Trupanion, Inc.
- Type: Public
- Traded as: Nasdaq: TRUP Russell 2000 component S&P 600 component
- Industry: Pet insurance
- Founded: 1999; 27 years ago
- Founder: Darryl Rawlings
- Headquarters: Seattle, Washington, U.S.
- Area served: Puerto Rico, Canada and The United States
- Services: Insurance
- Revenue: US$904.1 million (2022)
- Operating income: -US$43.001 million (2022)
- Net income: -US$44.6 million (2022)
- Total assets: US$671 million (2022)
- Total equity: US$305 million (2022)
- Parent: Vetinsurance International, Inc.
- Website: trupanion.com

= Trupanion =

American pet insurance provider

Trupanion, Inc. is a pet insurance provider headquartered in Seattle, Washington. Established in 1998, Trupanion operates across the United States, Canada, Australia, and Puerto Rico. The company offers coverage for pets and is self-underwritten by the American Pet Insurance Company (APIC).

==History==
Originally known as Vetinsurance, Trupanion was founded in Canada by current chairman Darryl Rawlings in 1999.

Trupanion raised $22 million in 2007 from investors including Maveron, RenaissanceRe, and a large private equity group. Subsequently, a Series B round was completed in 2008, followed by a $9 million Series C round of financing led by the Highland Consumer Fund in 2011.

In 2014, Trupanion went public, raising $71 million during its initial public offering (IPO). The company continued its growth trajectory, culminating in October 2020 with the completion of a Private Investment in Public Equity (PIPE) funding round amounting to $200 million. By the end of the 2020 fiscal year, Trupanion reported revenue of $502 million.

== PHI Direct and Furkin ==
In 2021, Trupanion introduced two new pet insurance products, namely PHI Direct and Furkin.

These insurance offerings were specifically launched in Canada and were designed to provide pet medical coverage through online platforms, offering various price points to cater to different needs and budgets.

== Recognition and Company Culture ==
In 2010, The Seattle Times Company recognized Trupanion as Seattle's 'Most Pet-Friendly Company,' noting its policy allowing employees to bring pets to work and the provision of an on-site dog walking service.

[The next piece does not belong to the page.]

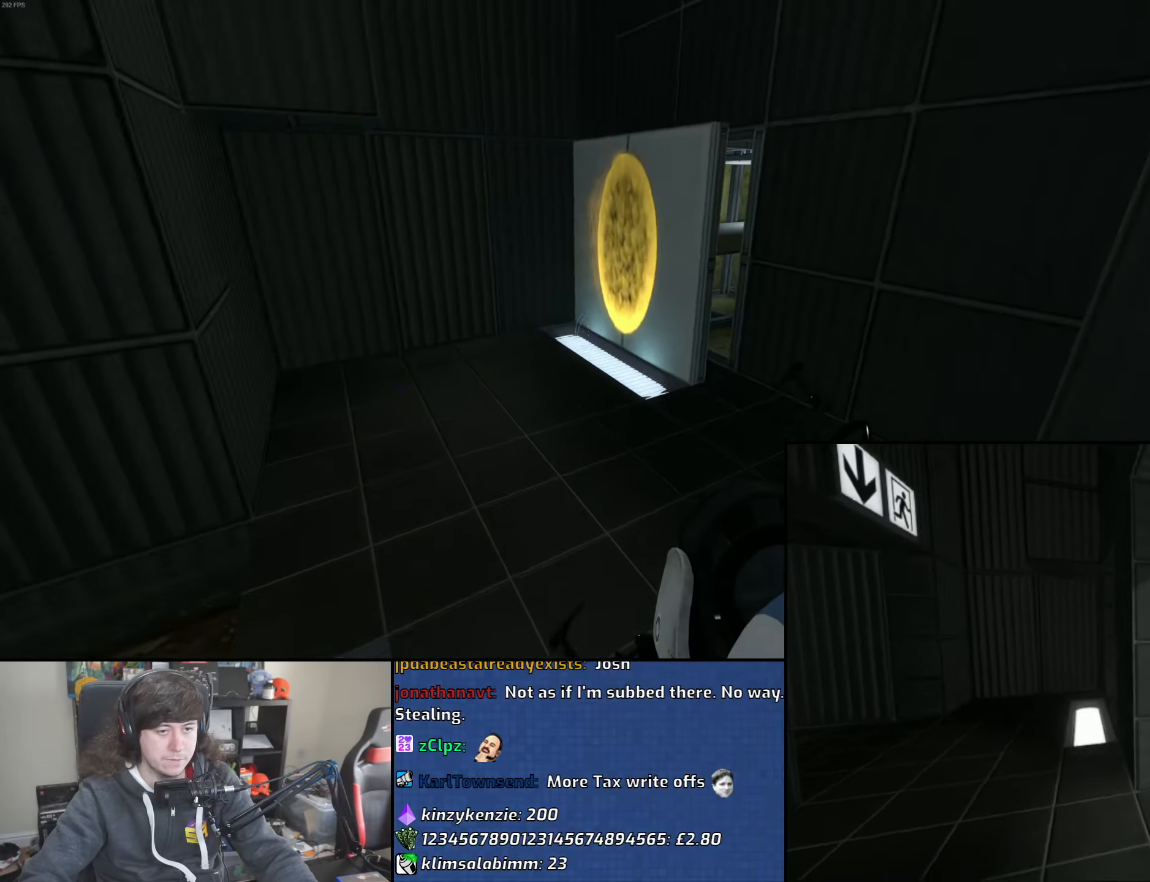
{"keys": ["a"], "mouse": ["wheel"], "events": [[83, "a", "down"], [100, "d", "up"], [383, "mouse_wheel", "down"]]}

Additionally, The Seattle Times recognized Trupanion with the 'Most Unusual Perk' title for offering employees the option to insure their pets with a $0 deductible. In the Best of KOMO Communities survey conducted by KOMO News, Trupanion was awarded both 'Best Place to Work' and 'Best Local Business' accolades.

In 2011, The Huffington Post recognized Trupanion as one of nine companies in the nation that promote a healthy work-life balance for their employees. Notable companies on the list included Google, Netflix, and Zappos.

On August 9, 2012, The Puget Sound Business Journal announced Washington's Best Workplaces at Safeco Field in Seattle and honored Trupanion with the Washington's Best Workplaces 2012 Large Company Bronze Medal.

==Charitable donations==
In May 2011, Trupanion forged a partnership with the American Humane Association to support the Second Chance Fund, an initiative dedicated to providing financial aid to animal welfare organizations.

Additionally, in August 2012, the American Humane Association announced Trupanion's sponsorship of the service dog category in the 2012 American Humane Association Hero Dog Awards.